Tengo la impresión de que nuestra cultura y movimientos sociales se caracterizan por la prominencia momentánea de ciertos temas, causas o inquietudes. Fulguran un instante y luego desaparecen como estrellas fugaces. Algunos dejan rastro y a los demás se los traga la vorágine del olvido. No hace mucho florecía el movimiento contra el racismo y su legado colonialista de explotación, esclavitud y genocidio. Las manifestaciones se ensañaban con las estatuas de los próceres y mecenas cuya fama y fortuna habían sido adquiridas a fuerza de una sevicia despiadada hacia sus semejantes de color. Esa ola de indignación moral contra las injusticias e hipocresía congénitas de la historia parece haberse disuelto en espuma sobre la arena movediza de la indiferencia y la desidia. O puede que el paso del tiempo, que todo lo muele, sencillamente la haya hecho polvo.

Últimamente el relevo temático parece haber recaído sobre el trauma psicológico. Autores destacados como el canadiense Gabor Maté o el neerlandés Bessel van der Kolk, entre una plétora de médicos, neurólogos, psiquiatras y psicólogos, han divulgado el tema de tal manera que el término ha pasado a formar parte de nuestro discurso colectivo en virtud de su cualidad explicativa de una panoplia de la patología humana. La palabra, de origen griego, significa herida o daño. Y está claro que la abrumadora mayoría de nosotros arrastramos este tipo de secuelas, cuya arraigada naturaleza nos ata psicológicamente al pasado, generando una contradicción interna y existencial, con su conflicto y padecer innatos. Como si ese desfase en el tiempo nos aislase y alienase de nosotros mismos y de la realidad. 

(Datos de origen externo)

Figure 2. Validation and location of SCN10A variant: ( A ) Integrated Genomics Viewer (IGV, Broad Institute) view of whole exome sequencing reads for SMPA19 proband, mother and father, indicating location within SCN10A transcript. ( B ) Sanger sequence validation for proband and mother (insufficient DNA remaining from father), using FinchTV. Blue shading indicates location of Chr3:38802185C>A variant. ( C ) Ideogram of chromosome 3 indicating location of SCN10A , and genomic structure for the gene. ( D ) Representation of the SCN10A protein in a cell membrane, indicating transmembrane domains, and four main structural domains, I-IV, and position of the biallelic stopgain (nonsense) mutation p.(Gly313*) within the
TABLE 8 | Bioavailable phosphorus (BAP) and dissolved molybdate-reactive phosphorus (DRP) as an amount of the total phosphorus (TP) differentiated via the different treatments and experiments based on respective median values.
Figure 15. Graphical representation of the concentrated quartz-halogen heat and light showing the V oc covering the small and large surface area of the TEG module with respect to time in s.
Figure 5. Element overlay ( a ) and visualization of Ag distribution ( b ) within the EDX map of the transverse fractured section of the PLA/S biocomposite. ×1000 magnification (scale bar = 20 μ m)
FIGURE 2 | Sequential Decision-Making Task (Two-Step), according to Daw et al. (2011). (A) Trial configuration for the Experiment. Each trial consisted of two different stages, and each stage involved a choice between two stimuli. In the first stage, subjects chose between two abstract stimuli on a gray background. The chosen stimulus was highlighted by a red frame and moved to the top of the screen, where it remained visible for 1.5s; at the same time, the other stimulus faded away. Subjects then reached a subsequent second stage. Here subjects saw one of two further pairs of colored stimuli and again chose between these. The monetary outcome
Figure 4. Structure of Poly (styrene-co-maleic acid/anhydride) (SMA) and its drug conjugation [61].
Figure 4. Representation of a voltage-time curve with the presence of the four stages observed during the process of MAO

La evidencia apunta a que las denominadas experiencias adversas de la infancia crean una plantilla o patrón que condiciona negativamente nuestra personalidad. Entre ellas se encuentran el abuso físico, sexual y emocional, la negligencia física o emocional, la violencia doméstica, el abuso de sustancias o la enfermedad mental en la familia y la separación o divorcio de los progenitores. El grado de intensidad traumática es proporcional al número de dichas calamidades que a uno le toque vivir. La resultante herida crea un foco de dolor insoportable del que intentamos huir. Esta angustiosa fuga conduce a toda suerte de dependencias paliativas que cubren la gama de la adicción tanto a las drogas, al sexo, al juego y la bebida, como al trabajo, la fama, el dinero y el poder. La esencia viene a ser la misma en los bajos fondos que en los estratos de la alta sociedad, a saber, el intento desesperado de rellenar el vacío interno creado por la persistencia de la violencia y el desamor. 

El problema, como podemos apreciar en los noticieros y en nuestras propias vidas, no es únicamente individual sino colectivo, transmitiéndose de generación en generación. Lo que estos traumatólogos se proponen es elevar el nivel de concienciación general sobre esta patología. Uno confiaría en que la urgencia y alcance manifiestos del fenómeno psico-traumático le concedieran un mayor calado y durabilidad que las acostumbradas moralinas de moda, pues nos atañe a todos. Pero para ello tenemos que asumir nuestra responsabilidad, no sólo sensibilizándonos al dolor ajeno sino abrazando y no evadiéndonos del propio. Tal vez entonces descubriésemos la compasión, que tanto brilla por su ausencia en el mundo entero.